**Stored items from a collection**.
Segment Open

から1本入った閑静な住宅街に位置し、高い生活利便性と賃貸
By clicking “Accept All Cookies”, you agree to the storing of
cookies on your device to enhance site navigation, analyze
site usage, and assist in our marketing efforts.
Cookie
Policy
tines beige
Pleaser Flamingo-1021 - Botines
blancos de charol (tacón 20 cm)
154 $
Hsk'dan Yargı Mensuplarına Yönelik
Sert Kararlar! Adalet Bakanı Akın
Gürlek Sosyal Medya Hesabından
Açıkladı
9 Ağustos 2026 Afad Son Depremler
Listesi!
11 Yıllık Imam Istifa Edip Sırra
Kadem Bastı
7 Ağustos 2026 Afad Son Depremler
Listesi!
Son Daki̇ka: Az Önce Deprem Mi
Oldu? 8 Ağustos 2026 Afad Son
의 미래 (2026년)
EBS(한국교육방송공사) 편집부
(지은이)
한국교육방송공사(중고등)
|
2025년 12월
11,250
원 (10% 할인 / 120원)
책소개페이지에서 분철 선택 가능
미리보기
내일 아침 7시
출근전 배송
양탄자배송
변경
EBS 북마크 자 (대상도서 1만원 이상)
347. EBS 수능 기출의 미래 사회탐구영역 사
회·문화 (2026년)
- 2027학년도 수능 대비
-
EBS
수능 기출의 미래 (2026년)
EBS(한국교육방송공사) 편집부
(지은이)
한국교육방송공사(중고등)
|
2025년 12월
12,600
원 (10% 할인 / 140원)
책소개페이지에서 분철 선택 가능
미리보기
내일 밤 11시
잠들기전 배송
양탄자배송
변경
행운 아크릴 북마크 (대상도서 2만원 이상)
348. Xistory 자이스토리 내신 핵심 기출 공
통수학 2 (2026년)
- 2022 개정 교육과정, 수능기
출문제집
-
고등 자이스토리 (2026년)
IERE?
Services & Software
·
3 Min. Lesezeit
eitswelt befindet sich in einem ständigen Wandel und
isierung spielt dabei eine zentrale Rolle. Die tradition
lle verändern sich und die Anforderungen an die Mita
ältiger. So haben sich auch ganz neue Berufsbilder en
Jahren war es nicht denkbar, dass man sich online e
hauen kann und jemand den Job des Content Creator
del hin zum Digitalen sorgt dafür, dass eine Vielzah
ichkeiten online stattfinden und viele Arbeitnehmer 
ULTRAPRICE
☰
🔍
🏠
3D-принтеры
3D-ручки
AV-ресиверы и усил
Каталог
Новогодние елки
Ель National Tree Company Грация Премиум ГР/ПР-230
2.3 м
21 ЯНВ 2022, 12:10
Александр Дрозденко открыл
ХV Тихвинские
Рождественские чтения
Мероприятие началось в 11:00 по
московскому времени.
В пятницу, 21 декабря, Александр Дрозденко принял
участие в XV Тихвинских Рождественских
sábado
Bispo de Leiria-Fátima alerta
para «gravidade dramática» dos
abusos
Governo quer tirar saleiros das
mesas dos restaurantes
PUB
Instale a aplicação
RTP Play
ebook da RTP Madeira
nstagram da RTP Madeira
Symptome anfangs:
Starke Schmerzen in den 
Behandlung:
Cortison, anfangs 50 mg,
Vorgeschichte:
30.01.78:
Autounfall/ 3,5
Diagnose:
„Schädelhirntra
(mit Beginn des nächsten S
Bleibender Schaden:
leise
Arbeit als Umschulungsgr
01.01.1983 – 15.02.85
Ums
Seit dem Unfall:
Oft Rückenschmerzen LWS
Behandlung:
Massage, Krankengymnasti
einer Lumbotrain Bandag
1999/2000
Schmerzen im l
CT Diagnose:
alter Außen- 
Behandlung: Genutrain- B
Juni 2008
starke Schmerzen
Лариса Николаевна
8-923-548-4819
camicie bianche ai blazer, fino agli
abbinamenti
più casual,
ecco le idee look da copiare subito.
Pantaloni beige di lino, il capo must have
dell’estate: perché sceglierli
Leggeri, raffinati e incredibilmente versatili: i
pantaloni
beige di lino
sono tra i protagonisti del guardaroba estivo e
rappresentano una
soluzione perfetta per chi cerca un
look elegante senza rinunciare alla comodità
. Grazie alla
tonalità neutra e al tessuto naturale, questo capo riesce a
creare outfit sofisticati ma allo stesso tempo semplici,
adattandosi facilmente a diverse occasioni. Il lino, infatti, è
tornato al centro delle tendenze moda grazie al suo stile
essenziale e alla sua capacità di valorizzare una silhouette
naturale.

Segment Closed

**The problem**. All lines above in which the word "look" occurs should be identified and copied.

**Exercise output**.
ecco le idee look da copiare subito.
look elegante senza rinunciare alla comodità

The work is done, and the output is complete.